Mara, who won the Post over, says the council needs tougher oversight of itself and the rest of the government, and he’s right. But his sense that taxes are way too high in D.C. doesn’t jibe with reality (many District residents actually pay less than they would in Arlington, Alexandria, or Montgomery counties). His reveries about gentrification in Columbia Heights only infrequently seem to be matched with a sense that the city could be doing more to manage the changes that have led a young, white Republican to want to live in the neighborhood. And though Mara’s no Tea Party aficionado, we’re not quite ready to enlist with the GOP.

Lopez may be working harder than most of his opponents, but a combination of enthusiasm and Fenty nostalgia isn’t enough. Like other former Fenty campaign aides, he landed a well-paid city job after the primary—which he quit to run the write-in campaign last fall, using leftover Fenty signs in a violation of election laws.

Few of the other candidates have raised enough money to make a serious bid. One of them, Arkan Haile, has steadfastly refused to appear at any campaign forums. We’re tempted to back the Statehood Green Party’s Alan Page, out of frustration over how Congress and the White House treat the District.

We’d rather endorse Bryan Weaver, though. He’s spent years working with—and for—at-risk kids in Adams Morgan. He’s demonstrated both a fierce commitment to fairness for all D.C. residents (he’d push for new tax brackets for high incomes, to help balance the city’s budget without putting most of the sacrifice on poorer residents) and a pragmatism that could keep him from being marginalized on the council (as Advisory Neighborhood Commission chairman, he negotiated a deal making hotel developers promise to hire local workers in exchange for a $46 million tax abatement, which is more than other city officials bothered to do). His irritation with the petty scandals at the Wilson Building is clear: He says he won’t take an outside job if elected, something other councilmembers do, despite salaries that are the second-highest in the nation at $125,583 per year. And he would join a growing urbanist bloc on the council that could improve everyone’s quality of life.

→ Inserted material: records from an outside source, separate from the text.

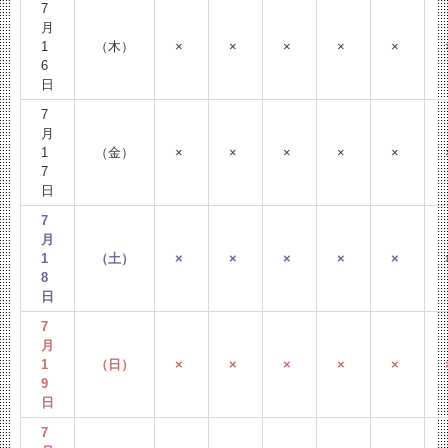
7
月
1
（木）
×
×
×
×
×
6
日
7
月
1
（金）
×
×
×
×
×
7
日
7
月
1
（土）
×
×
×
×
×
8
日
7
月
1
（日）
×
×
×
×
×
9
日
7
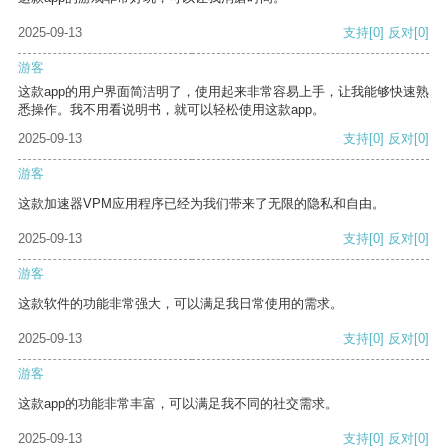
2025-09-13
支持
[0]
反对
[0]
游客
这款app的用户界面简洁明了，使用起来非常容易上手，让我能够快速熟
悉操作。我不用看说明书，就可以轻松使用这款app。
2025-09-13
支持
[0]
反对
[0]
游客
这款加速器VPM应用程序已经为我们带来了无限的隐私和自由。
2025-09-13
支持
[0]
反对
[0]
游客
这款软件的功能非常强大，可以满足我日常使用的需求。
2025-09-13
支持
[0]
反对
[0]
游客
这款app的功能非常丰富，可以满足我不同的社交需求。
2025-09-13
支持
[0]
反对
[0]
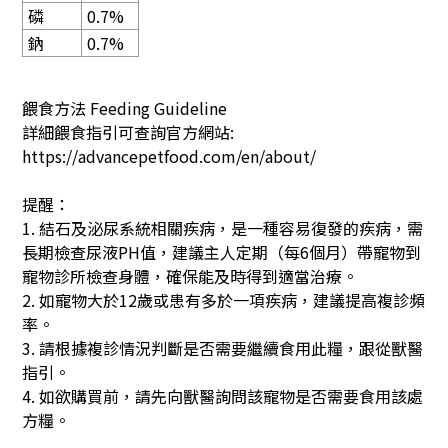
磷
0.7%
鈉
0.7%
餵食方法
Feeding Guideline
詳細餵食指引可查詢官方網站
:
https://advancepetfood.com/en/about/
提醒：
1. 結石及泌尿系統相關疾病，是一種容易復發的疾病，需
長期檢查尿液PH值，建議主人定期（每6個月）帶寵物到
寵物診所檢查身體，確保能及時得到適當治療。
2. 如寵物大於12歲或患有多於一項疾病，建議提高複診頻
率。
3. 請根據複診情況判斷是否需要繼續食用此糧，跟從獸醫
指引。
4.
如欲購買前，請先向獸醫詢問該寵物是否需要食用該處
方糧。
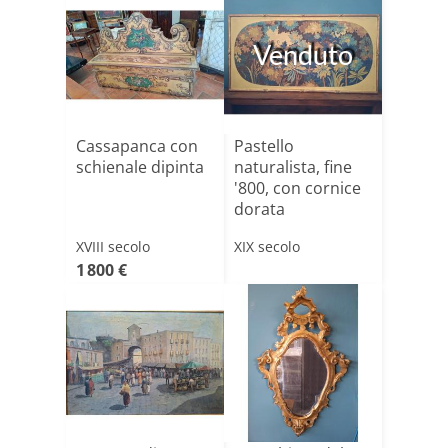
Venduto
Cassapanca con
Pastello
schienale dipinta
naturalista, fine
'800, con cornice
dorata
XVIII secolo
XIX secolo
1 800 €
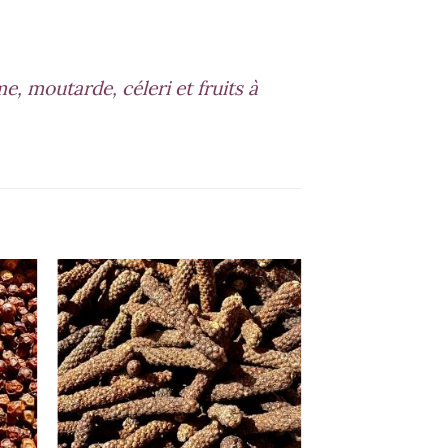
, moutarde, céleri et fruits à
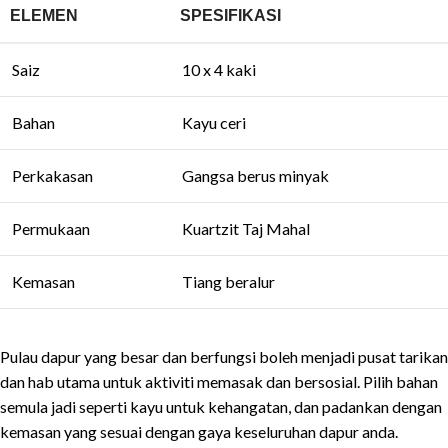
ELEMEN
SPESIFIKASI
Saiz
10 x 4 kaki
Bahan
Kayu ceri
Perkakasan
Gangsa berus minyak
Permukaan
Kuartzit Taj Mahal
Kemasan
Tiang beralur
Pulau dapur yang besar dan berfungsi boleh menjadi pusat tarikan
dan hab utama untuk aktiviti memasak dan bersosial. Pilih bahan
semula jadi seperti kayu untuk kehangatan, dan padankan dengan
kemasan yang sesuai dengan gaya keseluruhan dapur anda.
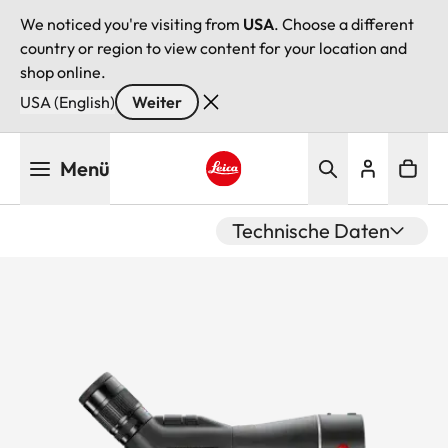
We noticed you're visiting from
USA
. Choose a different
country or region to view content for your location and
shop online.
USA (English)
Weiter
Direkt
Menü
zum
Inhalt
Leica logo - Home
Technische Daten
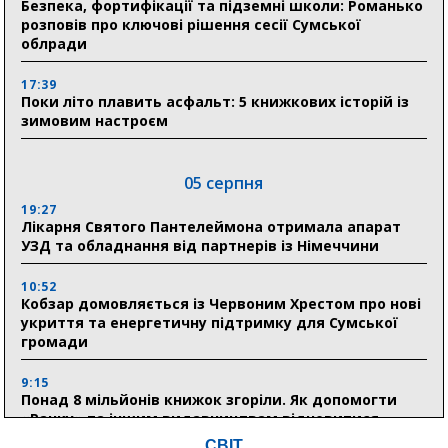
Безпека, фортифікації та підземні школи: Романько
розповів про ключові рішення сесії Сумської
облради
17:39
Поки літо плавить асфальт: 5 книжкових історій із
зимовим настроєм
05 серпня
19:27
Лікарня Святого Пантелеймона отримала апарат
УЗД та обладнання від партнерів із Німеччини
10:52
Кобзар домовляється із Червоним Хрестом про нові
укриття та енергетичну підтримку для Сумської
громади
9:15
Понад 8 мільйонів книжок згоріли. Як допомогти
«Ранку» та іншим видавництвам відновитися
СВІТ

Here’s where we admit that Weaver isn’t likely to win. He got into the race in response to a social media-driven petition, making him the official candidate of myopic little twits at a moment when, politically, that could doom him east of the Anacostia River. And we see him around the neighborhood during the day a little more often than you might expect for a candidate in an upcoming citywide election.

But Weaver would bring a perspective the council seems to be missing now: someone who understands both the flood of young, mostly white, professional types the last census counted, and someone who also thinks about how the fallout from the trends that brought them here can leave longtime residents struggling. That’s the intersection where the District government—and all of us who live here—will find most conflicts come from over the next few years. That’s where the city needs a reasonable voice that can translate one side’s hopes and fears to the other.

Chances are you won’t vote April 26. But if you do, vote for Bryan Weaver.